Ma anche qui si registrano segnali interessanti di un cambio di tendenza. Un caso emblematico, e ormai noto, è TuoMuseo che, dopo aver realizzato per il Museo Nazionale di Archeologia di Napoli il già citato videogioco centrando un successo internazionale, ha poi realizzato altri prodotti di gaming per istituzioni culturali italiane come il Teatro Regio di Parma e il suo Festival dedicato alla figura di Giuseppe Verdi, il Museo archeologico di Taranto e il Comune di Firenze. Anche musei di più ridotte dimensioni e con collezioni meno rilevanti per la storia dell’arte, possono sviluppare allestimenti multimediali di grande coinvolgimento e particolarmente attrattivi, grazie alle nuove tecnologie. È questo il caso, ad esempio, del Piccolo museo del diario di Pieve Santo Stefano, che valorizza, in modo interattivo, le 7mila storie scritte da gente comune. La mostra permanente progettata insieme allo studio di design milanese Dotdotdot, accompagna i visitatori dentro la narrazione attraverso una serie di spazi immersivi e multisensoriali, nei quali la fisicità degli oggetti evocatori (cassettiere, tavoli, utensili domestici) esalta la potenza della parola e si salda con voci, suoni, riflessi della luce.

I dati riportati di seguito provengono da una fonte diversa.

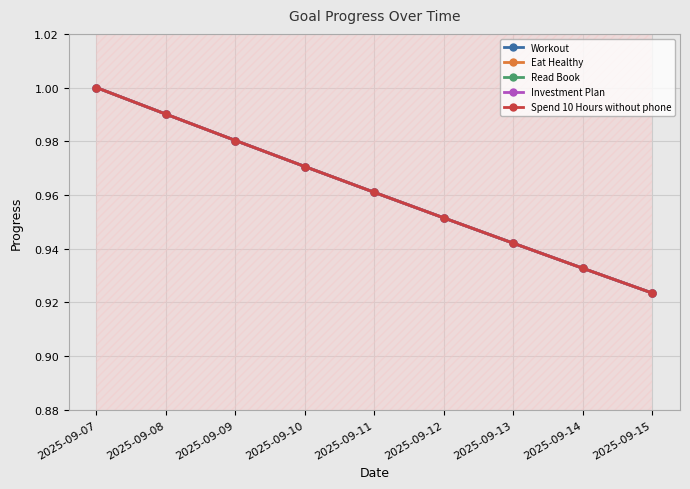

Which has a higher value, 2025-09-14 or 2025-09-13?

2025-09-13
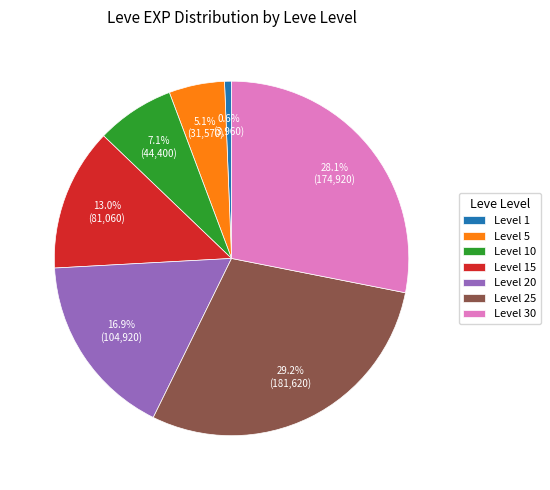

Between Level 5 and Level 30, which is larger?

Level 30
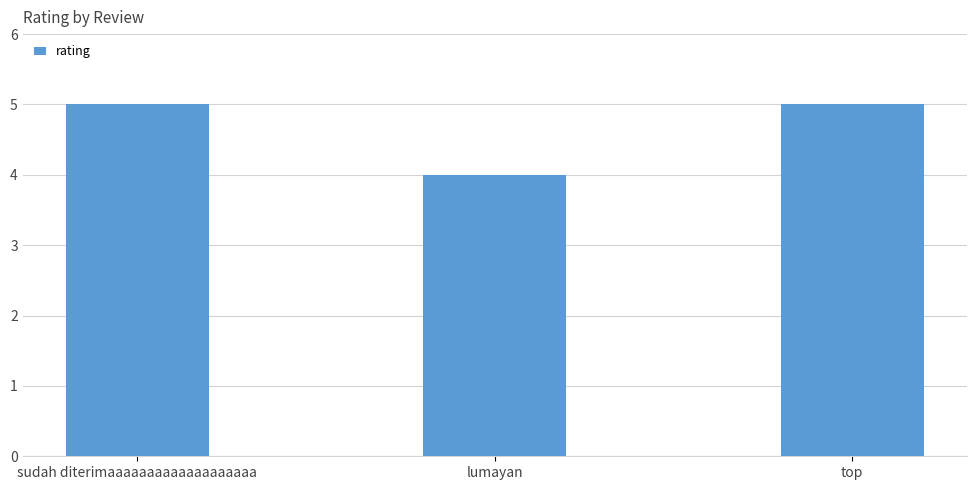

What is the label of the 2nd bar from the right?

lumayan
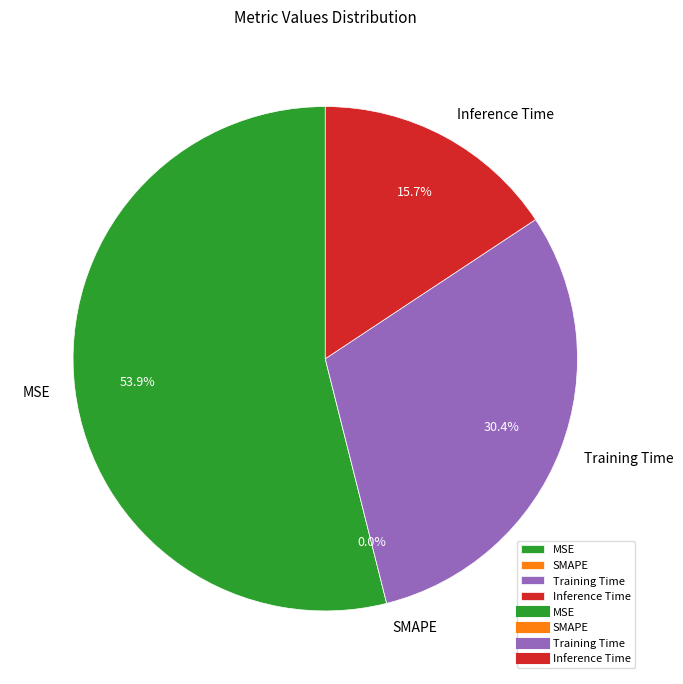

Which slice is the smallest?

SMAPE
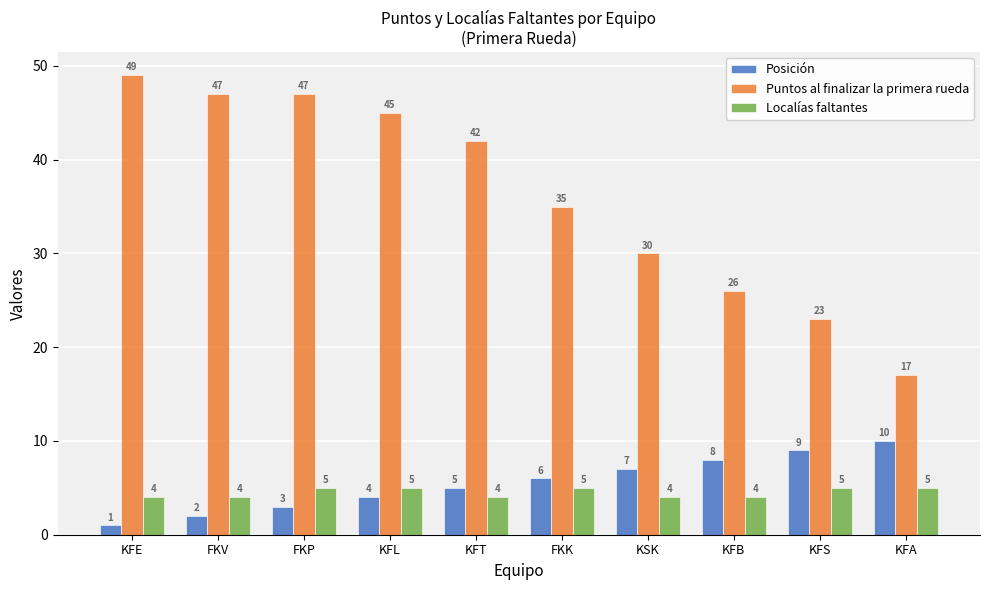

Which series has the widest spread of values?

Puntos al finalizar la primera rueda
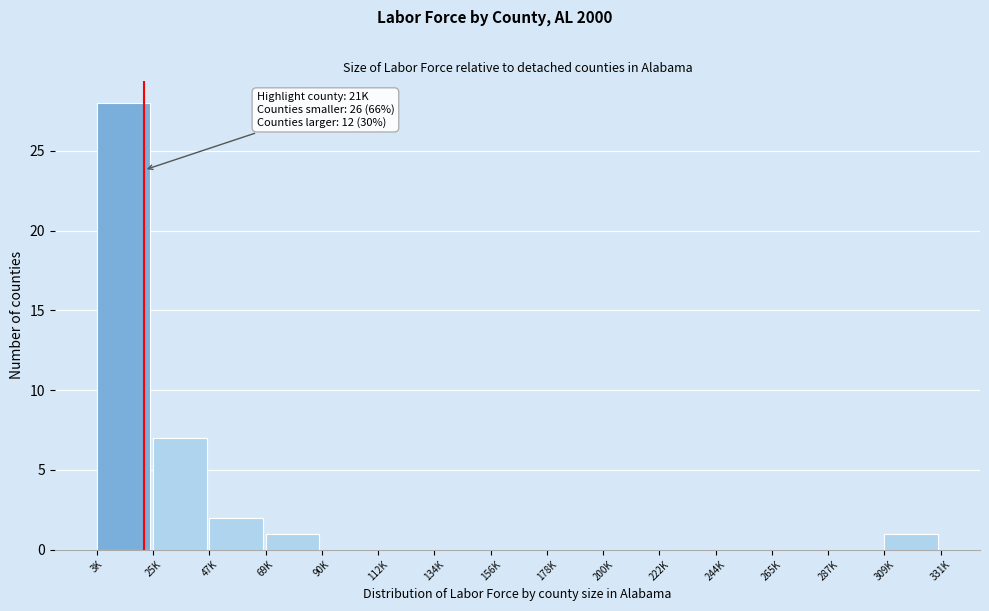

Reading right to left, what are all the values shown in this chart?

309K=1	287K=0	265K=0	244K=0	222K=0	200K=0	178K=0	156K=0	134K=0	112K=0	90K=0	69K=1	47K=2	25K=7	3K=28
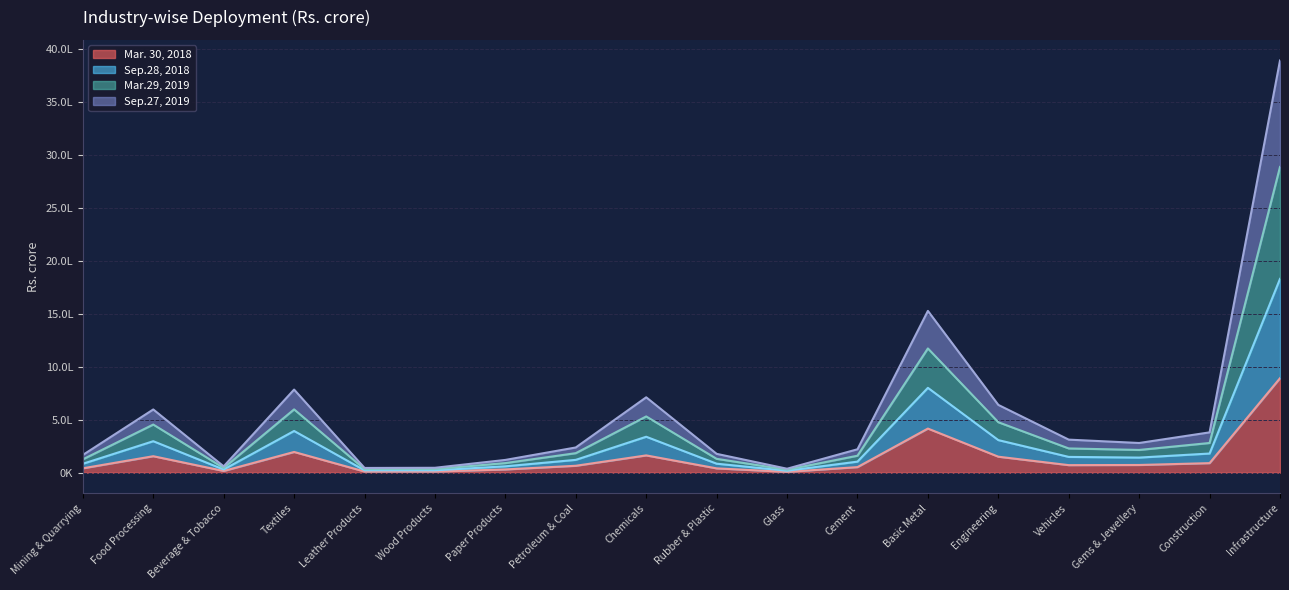

Reading right to left, what are all the values shown in this chart?

Mar. 30, 2018: 890937	90074	72665	71173	150787	416018	52588	7830	40621	162992	65130	30627	10864	11070	195425	16335	155359	41314
Sep.28, 2018: 2883542	280130	214416	228680	475897	1171773	160012	27917	130634	530448	184167	90408	34108	33495	597015	44658	453930	125742
Mar.29, 2019: 3887328	380204	280053	311718	639271	1525794	220821	37304	177641	710971	237743	120381	46190	44539	783788	59631	596318	167122
Sep.27, 2019: 1827621	180657	142402	148821	307276	800209	104329	18030	84831	338964	121031	60089	22140	22424	393466	29996	296872	83990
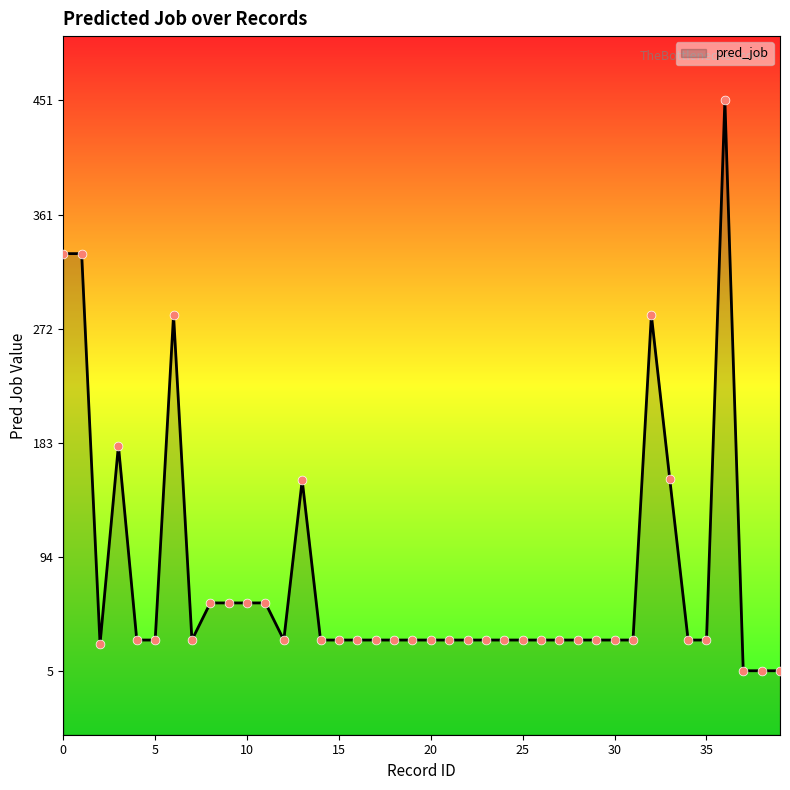

What is the ratio of the value at 1 to the value at 36?

0.7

È sul racconto del patrimonio culturale che la tecnologia ha trovato forme di sperimentazioni più ampie, soprattutto laddove esigenze di conservazione e tutela consigliavano l’adozione di forme di fruizione meno invasive. Sul solco tracciato da agenzie creative che hanno fatto la storia, come Studio Azzurro di Milano con le sue video-installazioni e gli ambienti sensibili capaci di dare vita e offrire un’esperienza immersiva ai visitatori di musei e mostre temporanee, lo sviluppo esponenziale e la diffusione della Realtà Virtuale e della Realtà Aumenta, inizialmente introdotte più come strumento utile a realizzare ricostruzioni virtuali scientifiche, si è via via affermata come soluzione adatta a potenziare la valorizzazione dei beni culturali ed è proprio in tale ambito che si è creato anche un interessante mercato per le imprese. Abilitando modalità di fruizione innovative, si sono moltiplicate le iniziative di nuova concezione come le mostre virtuali in cui le opere fisiche (non esponibili per ragioni di conservazione oppure perché “nascoste”, come nel caso di scavi archeologici) vengono sostituite da esperienze estetiche immersive digitali. Nel 2016 ETT Solution, oggi uno dei maggiori player italiani nel campo delle applicazioni tecnologiche per la valorizzazione del cultural heritage, realizza un percorso di Realtà Aumentata attraverso il quale il visitatore può “vedere” tramite opportuni visori l’Ara Pacis a Roma nel suo aspetto e nelle sue funzioni originarie. Nel 2018, invece, ha aperto a Mestre (Venezia) l’M9, un museo completamente multimediale dedicato alla storia del ’900 e alle trasformazioni della società e della vita quotidiana, mentre passando dalla grande città turistica ad una delle tante aree “minori” italiane, nasce a Ceglie Messapica (Brindisi), il progetto Papagna Experience, pubblicizzato come il “primo museo invisibile d’Italia”: un’iniziativa nata da un gruppo di giovani e sostenuta dalla Presidenza del Consiglio attraverso la quale i visitatori, dotati di un kit contenente uno smartphone, visore, cuffia e un libro, possono girare per il centro storico e fruire di contenuti aggiuntivi per scoprirne la storia e il patrimonio culturale.